Home > XE Currency Blog > Business sales and producer prices add to evidence that shallow industrial recession is ending


XE Currency Blog

Topics7703 Posts7748
By New_Deal_democrat May 13, 2016 11:06 am
  • XE Contributor
New_Deal_democrat's picture
New_Deal_democrat Posts: 547
Business sales and producer prices add to evidence that shallow industrial recession is ending
Since the beginning of this year, I have taken the position that the industrial portion of the economy was likely to make a rebound from its shallow recession by the end of the second quarter.  This started with last autumn's LEI's, and has since flowed through to ISM and regional Fed new orders, the flattening out of the trade weighted US$, a big decline in corporate bond yields, and a similar big decline in spreads. These are the types of data that historically - going back 100 years in some cases - precede the end of a slowdown or recession via an increase in sales and production.
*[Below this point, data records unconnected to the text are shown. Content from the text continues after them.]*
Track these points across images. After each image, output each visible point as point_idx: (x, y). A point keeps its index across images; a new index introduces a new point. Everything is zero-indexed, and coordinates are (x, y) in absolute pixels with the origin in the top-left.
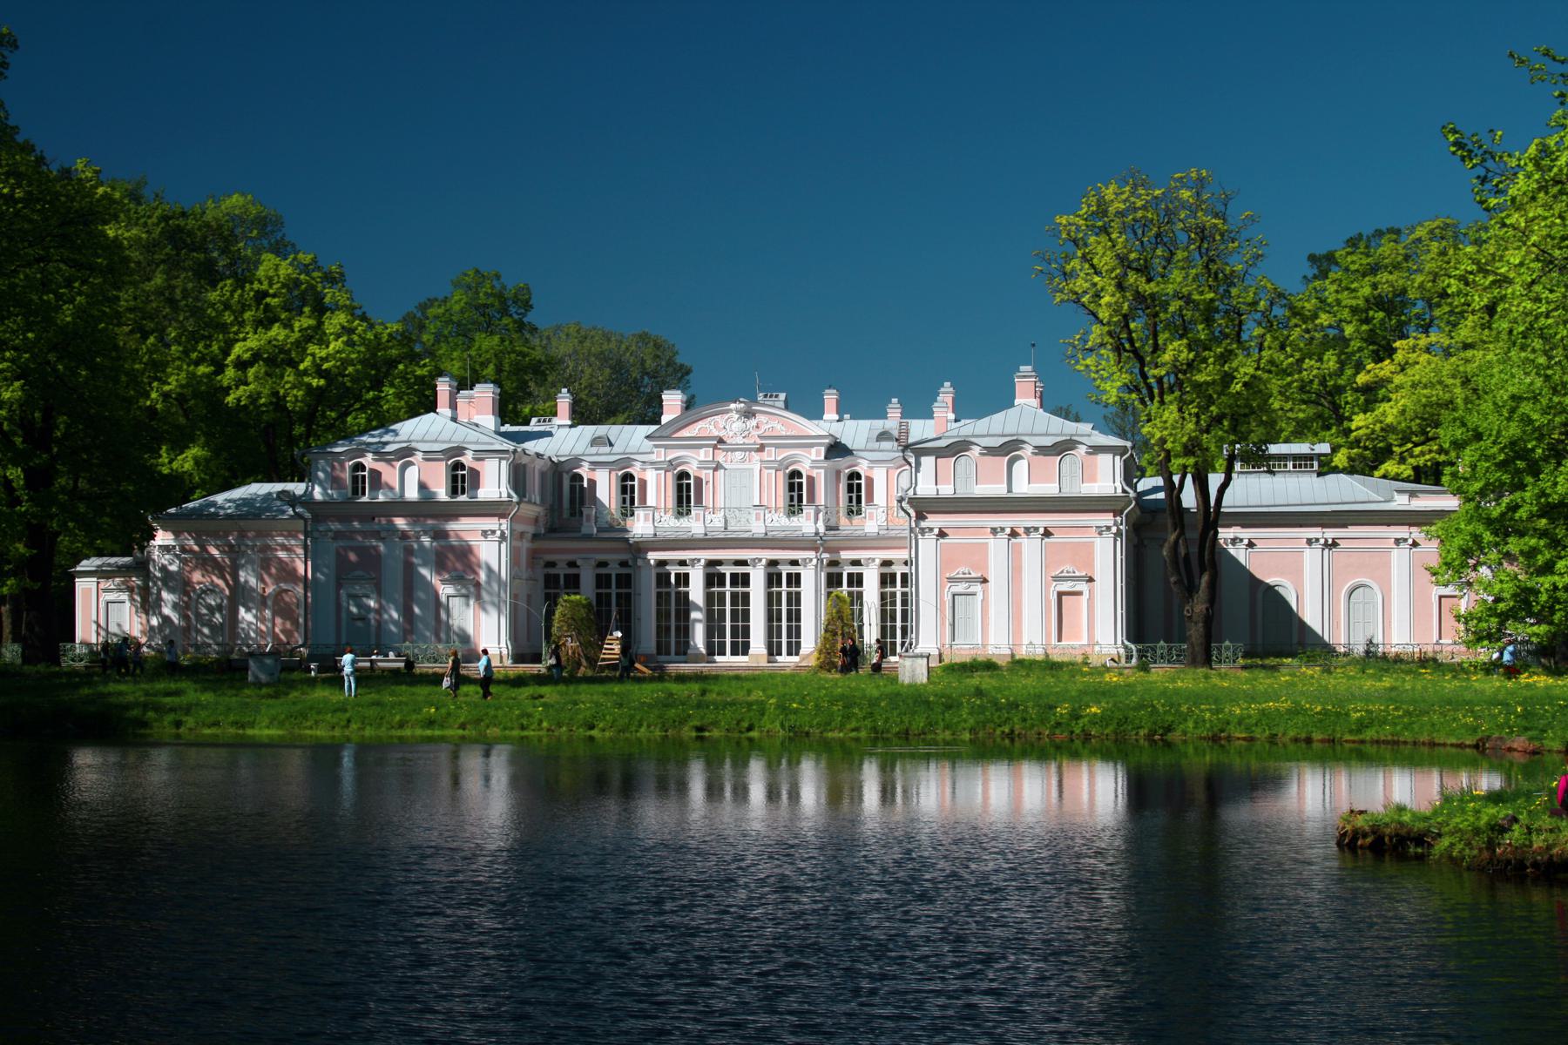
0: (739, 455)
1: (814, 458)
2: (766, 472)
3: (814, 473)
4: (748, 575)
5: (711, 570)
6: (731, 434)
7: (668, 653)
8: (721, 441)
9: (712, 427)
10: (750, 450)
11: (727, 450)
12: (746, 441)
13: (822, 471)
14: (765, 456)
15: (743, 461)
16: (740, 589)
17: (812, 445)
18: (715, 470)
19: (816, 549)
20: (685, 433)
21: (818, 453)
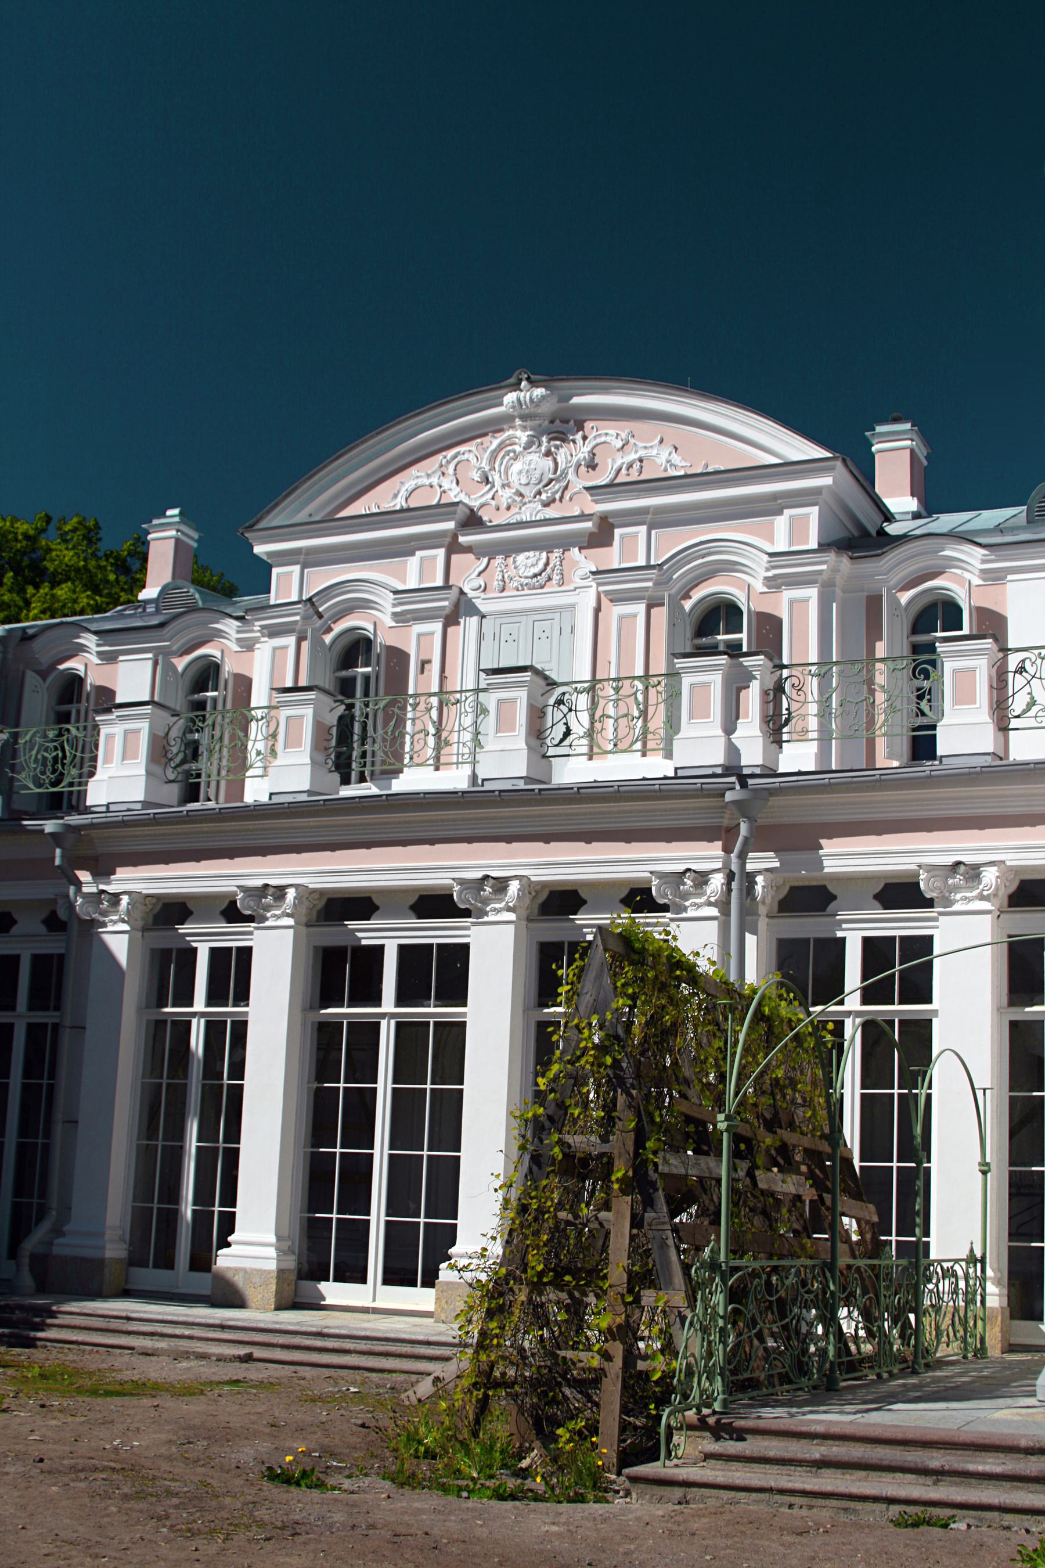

Another good sign of a bottom in production - particularly in a deflationary type scenario, and again with data going back 100 years - is a  bottom in the YoY% change in commodity prices.  And with this morning's PPI report, we can update that series.
Here is the entire 100 year history:


and here is the last 2 years including today's report:

With today's advance, the YoY% change in commodity prices is only half of its decline at the worst point about half a year ago, meaning it is likely that the bottom is in.

Retail sales were also strong, up +1.3% in part due to motor vehicle sales rebounding in April from a relatively poor March.  We don't have the consumer inflation adjustment yet, but CPI is expected to be up about 0.2% when reported next week.  This makes for a strong rebound in real retail sales, likely to a new record high, another good sign (note that April is not shown on the graph below):

Finally, let's look at wholesaler and entire business inventories and sales. Note that this week's reports were for March, not April.  Remember that sales typically lead inventories at both peaks and troughs.  So we are looking for sales to advance.

And advance they did, in wholesale sales, by +0.7%.  The below bar graphs for the last 9 years show the monthly % change in both sales and inventories. to show that sales lead inventories.  In each case, the positive March sales figures are the small positive bar to the extreme right:

and in manufacturers sales, by +0.5%:

In both cases inventories went up a scant +0.1%.

The one fly in the ointment - one we already knew about - is that retailers sales in March were poor, and inventories, chiefly of motor vehicles increased:
As a result, overall business inventories increased even more in March, by +0.4%.

In summary, all of the reports this week suggest that the pattern of the last 100 years is holding true: all of the precursors to sale have turned positive, and the data suggests that sales are following suit, i.e., the shallow industrial recession is ending.